If you have a durable medical equipment regional carrier (DMERC) number, bill HCPCS code E0740 (incontinence treatment system, pelvic floor stimulator, monitor, sensor and/or trainer) for the probe. If you dont have a DMERC number and until Medicare issues more information on billing for biofeedback and electrical stimulation its best to provide the patient with a prescription and allow the supply house to bill the cost.
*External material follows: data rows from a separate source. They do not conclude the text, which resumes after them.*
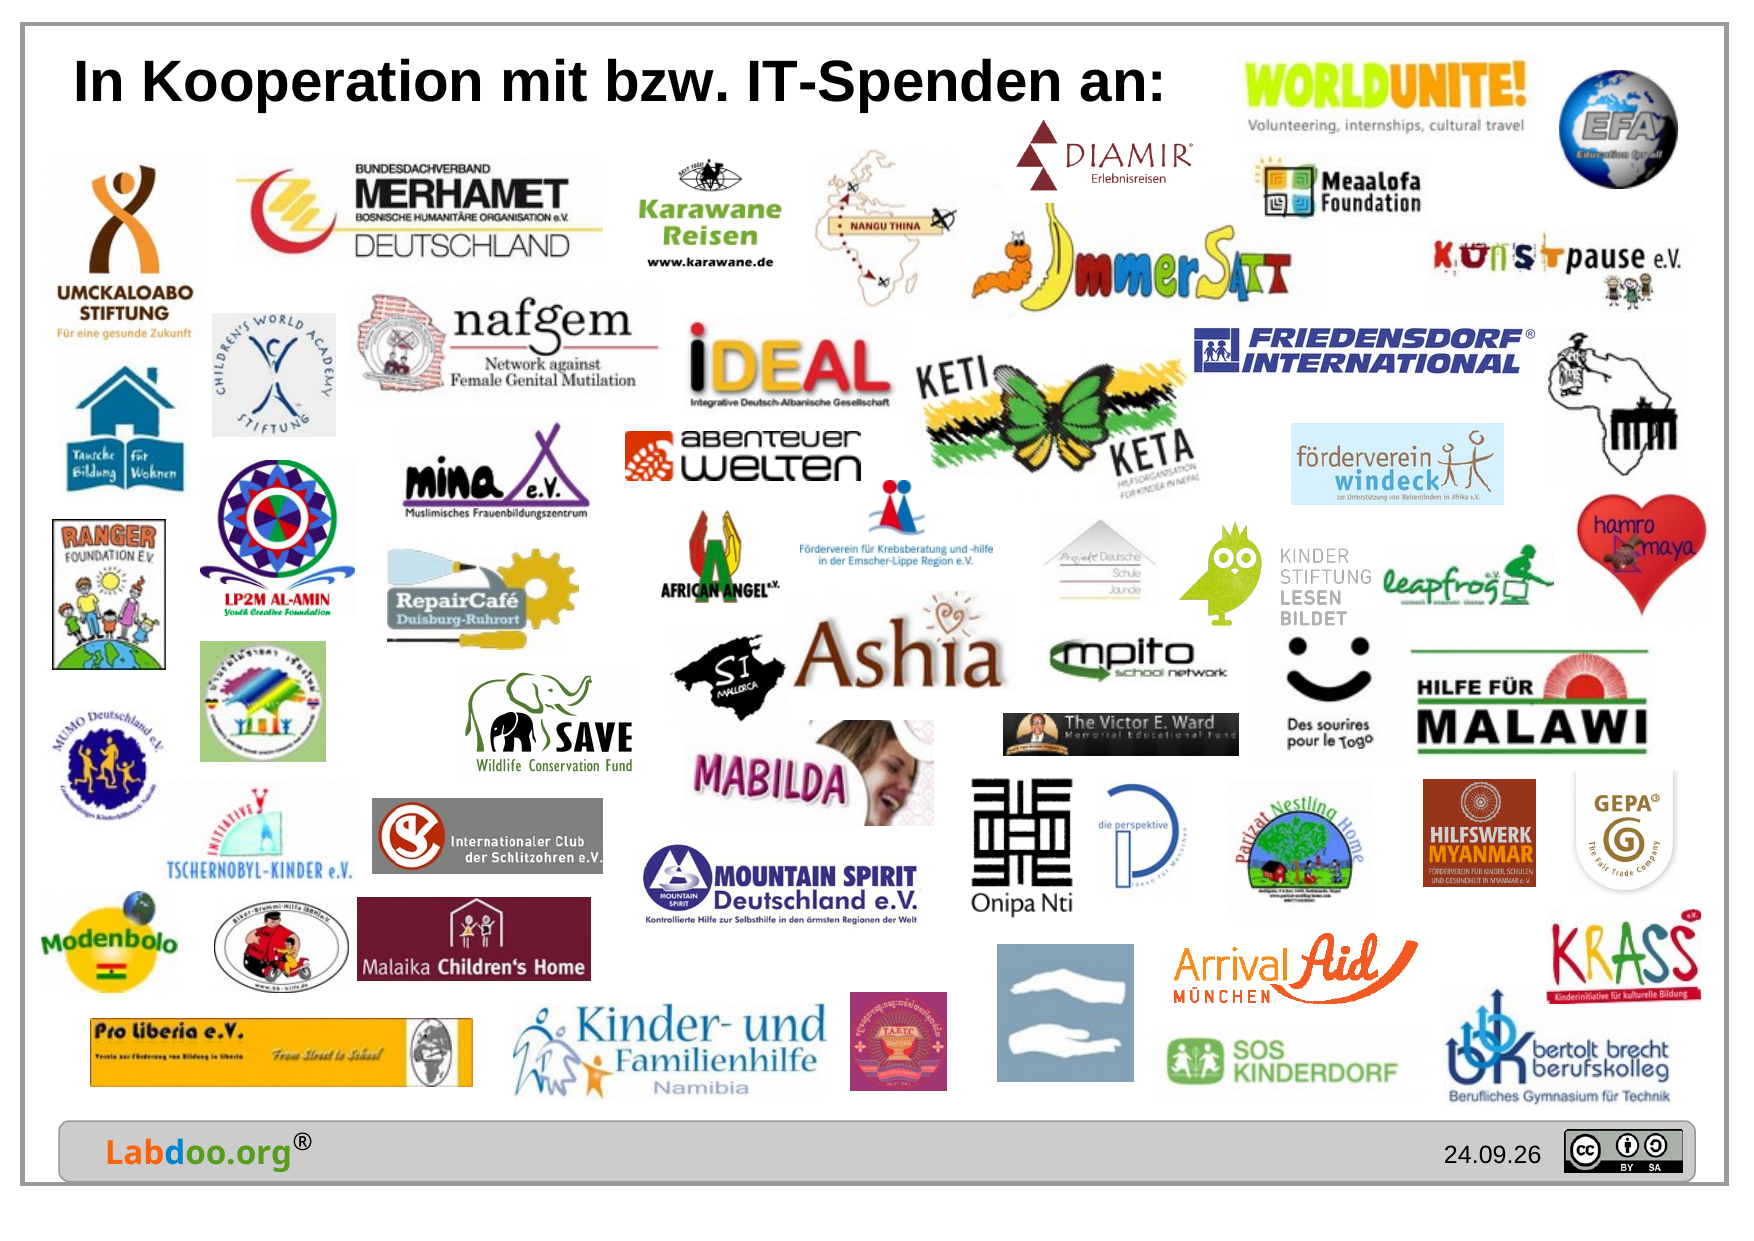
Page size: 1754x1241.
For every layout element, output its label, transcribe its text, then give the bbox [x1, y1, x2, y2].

picture [1003, 713, 1239, 756]
picture [1429, 229, 1689, 313]
picture [1041, 518, 1158, 603]
picture [214, 901, 349, 993]
picture [670, 590, 1016, 826]
picture [814, 106, 1428, 319]
picture [661, 510, 780, 603]
picture [850, 992, 947, 1091]
picture [997, 944, 1134, 1082]
picture [1235, 50, 1536, 142]
picture [200, 641, 326, 762]
picture [41, 891, 178, 993]
picture [637, 838, 922, 934]
picture [357, 897, 591, 981]
picture [1174, 933, 1418, 1004]
picture [212, 313, 336, 438]
picture [1564, 1129, 1683, 1173]
picture [1228, 779, 1371, 922]
picture [1547, 328, 1713, 626]
picture [513, 1003, 827, 1100]
picture [1570, 767, 1679, 898]
picture [460, 667, 639, 780]
picture [625, 318, 1536, 567]
picture [349, 283, 662, 402]
picture [387, 543, 579, 650]
picture [1291, 423, 1504, 505]
picture [1423, 779, 1536, 887]
picture [47, 708, 355, 882]
picture [1151, 1024, 1430, 1099]
picture [47, 153, 203, 349]
picture [1179, 521, 1654, 768]
text_box Labdoo.org® [89, 1097, 1167, 1176]
picture [59, 354, 190, 497]
picture [968, 775, 1075, 919]
picture [200, 460, 355, 616]
picture [632, 153, 792, 278]
picture [236, 155, 603, 266]
picture [1046, 633, 1229, 686]
picture [1098, 779, 1193, 900]
text_box In Kooperation mit bzw. IT-Spenden an: [59, 35, 1217, 121]
picture [52, 519, 166, 670]
picture [372, 798, 603, 875]
picture [90, 1018, 473, 1087]
picture [1559, 70, 1678, 189]
picture [1442, 909, 1701, 1106]
picture [399, 418, 591, 520]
National Medicares rule about biofeedback refers to the general modality, not to its specific use in treating urinary incontinence. Section 35-27 of the coverage issues manual states that biofeedback is covered only when it is reasonable and necessary for the individual patient for muscle re-education of specific muscle groups or for training the pathological muscle abnormalities of spasticity, incapacitating muscle spasm, or weakness, and more conventional treatments (heat, cold, massage, exercise, support) have not been successful.

Because Medicares biofeedback policy doesnt specifically address the treatment of urinary incontinence, carriers have been free to develop widely varying LMRPs. Therefore, you must check with your carrier to find out if, when and how to bill the procedure. In the absence of an LMRP, existing national policy, as stated above, applies. HCFA is reviewing possible coverage rulings, however, and that policy may change as soon as July.